UM PÁSSARO EM MINHA JANELA.

Um pássaro pousou em minha janela.

Quisera eu ter a paz e a tranquilidade da pequena ave que pousou em minha janela na tarde desta bela sexta-feira. Quisera eu ter as suas asas e voar livremente pelo imenso azul celeste, entre fogosas nuvens, brincar alegremente, ver o mundo lá de cima, ter a liberdade brincando com o vento em minhas asas. No entanto, é dolorida a realidade em que percebo não ser tal como o pássaro, de não ter asas, de nunca ter sonhos, de nunca poder voar, de não ser livre. Talvez a imaginação me crie asas, ainda que essas, antes mesmo da existência tenham sido cortadas pelos homens, ainda que sejam as asas de Ícaro.

Um pássaro pousou em minha janela.

Quisera eu ser esse pássaro de penas reluzentes, com o bico afinado, cantando suave e harmonioso — eu não sou este pássaro, pelo contrário, eu sou o poeta da melancolia e tristeza, bêbado de solidão no meio da multidão, desajeitado com as palavras, tropeçando vez ou outra aqui e ali em alguma desavisada rima que passa, acenando de uma janela triste. A liberdade que eu sonhei, imaginei, voou nas asas do pássaro que estava preso na minha imaginação, estava preso... Agora não mais.
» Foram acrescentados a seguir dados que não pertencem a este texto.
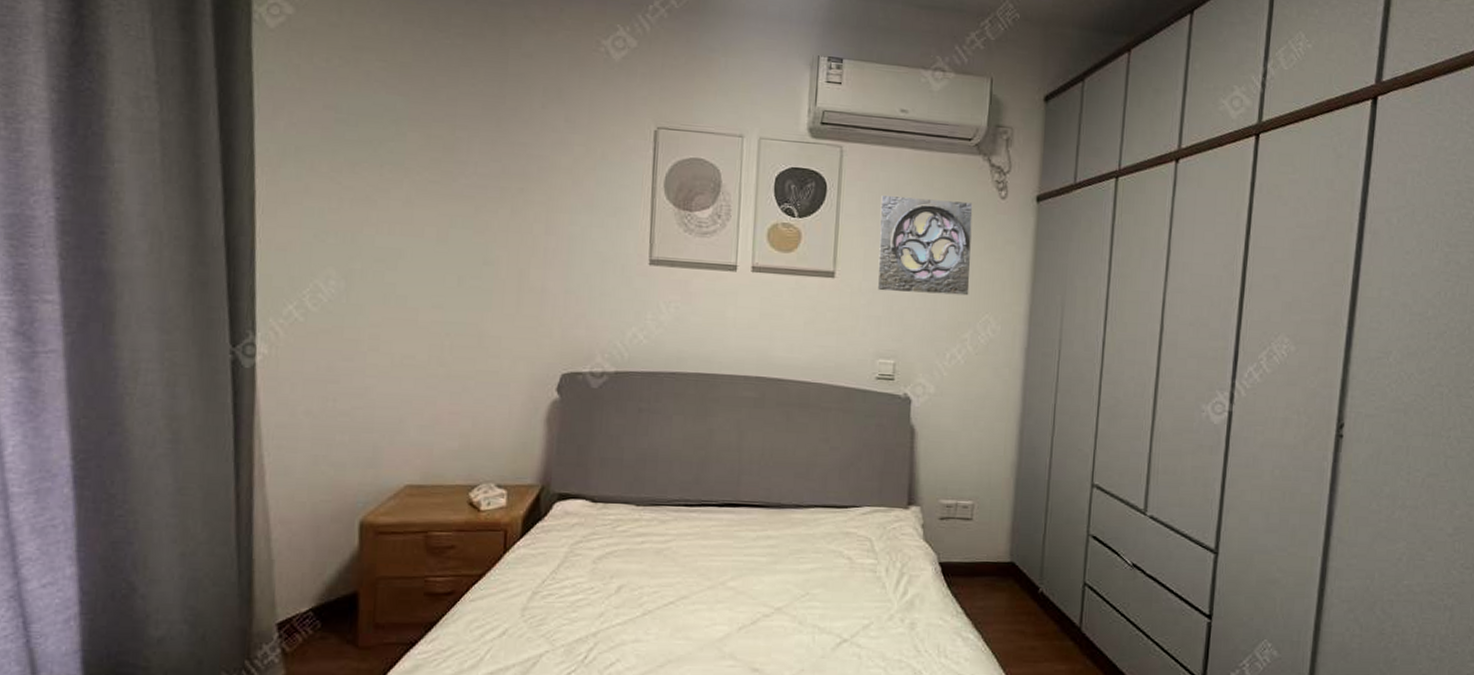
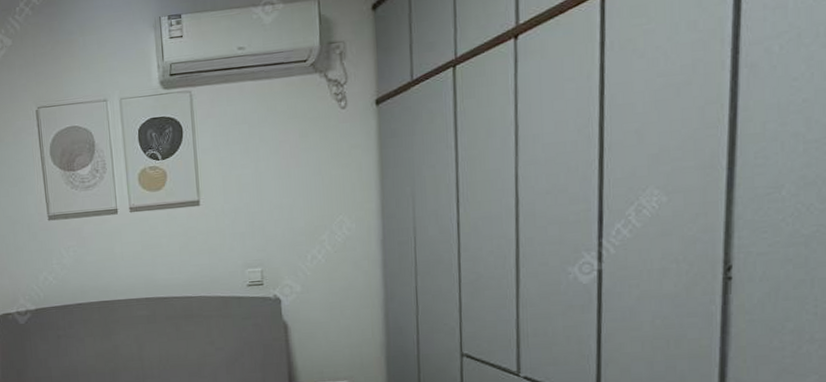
wall ornament: present [877,195,973,296] -> none [231,118,322,210]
Um pássaro pousou em minha janela.

Outro dia veio em minha janela esse pássaro diferente de todos os outros que já pousou por outras vezes. Esse tinha as asas coloridas, mais longas, com o bico também alongado. Contudo, a sua canção parecia a viva entonação de meus versos tristes e melancólicos. Não consegui determinar que ave era aquela, nem entender a sonoridade quase fúnebre de seu canto. Sei que ela causou-me grande admiração, medo e espanto. Uma vez mais faço-me repetir… Quisera eu ser aquela ave, ou qualquer outra a propósito, conquanto que eu tenha asas e possa voar, que tenha a liberdade novamente. Liberdade essa roubada por mercenários do pensamento, da ideologia de que não teremos nada e seremos felizes... Eu não sou esse pássaro, talvez no passado eu tenha sido, porém, até mesmo as lembranças do meu passado foram roubadas de mim.

Um pássaro pousou em minha janela.

Quisera eu poder ser todos os pássaros do mundo, pelo menos um de cada nação

— que fosse apenas um dia — e ter a mais bela canção, ainda que não lírica. Quisera eu ser esses pássaros todos e ganhar todas as nuvens e todas as liberdades em cada céu de cada lugar, e poder voar sempre mais alto possível até quase desmaiar, e ter a liberdade e a solidão entre minhas asas.

Quisera eu…

Ser apenas uma vez na vida, um pássaro qualquer. Entretanto, me oferecem as asas de Ícaro e um céu terrivelmente ensolarado, me vendem a ideia de que eu posso sim voar perto do sol, que o mito de Ícaro é uma ilusão, afinal, não existem perigos. Os mercenários do pensamento plantam nas mentes essas e outras ideologias mentirosas. Não sou um pássaro, aliás, não somos pássaros, a única certeza de que tenho é a de estar preso numa gaiola, suspensa no mundo, a porta está aberta, ao lado, ( as asas de Ícaro ). A falsa sensação de liberdade chamando do lado de fora.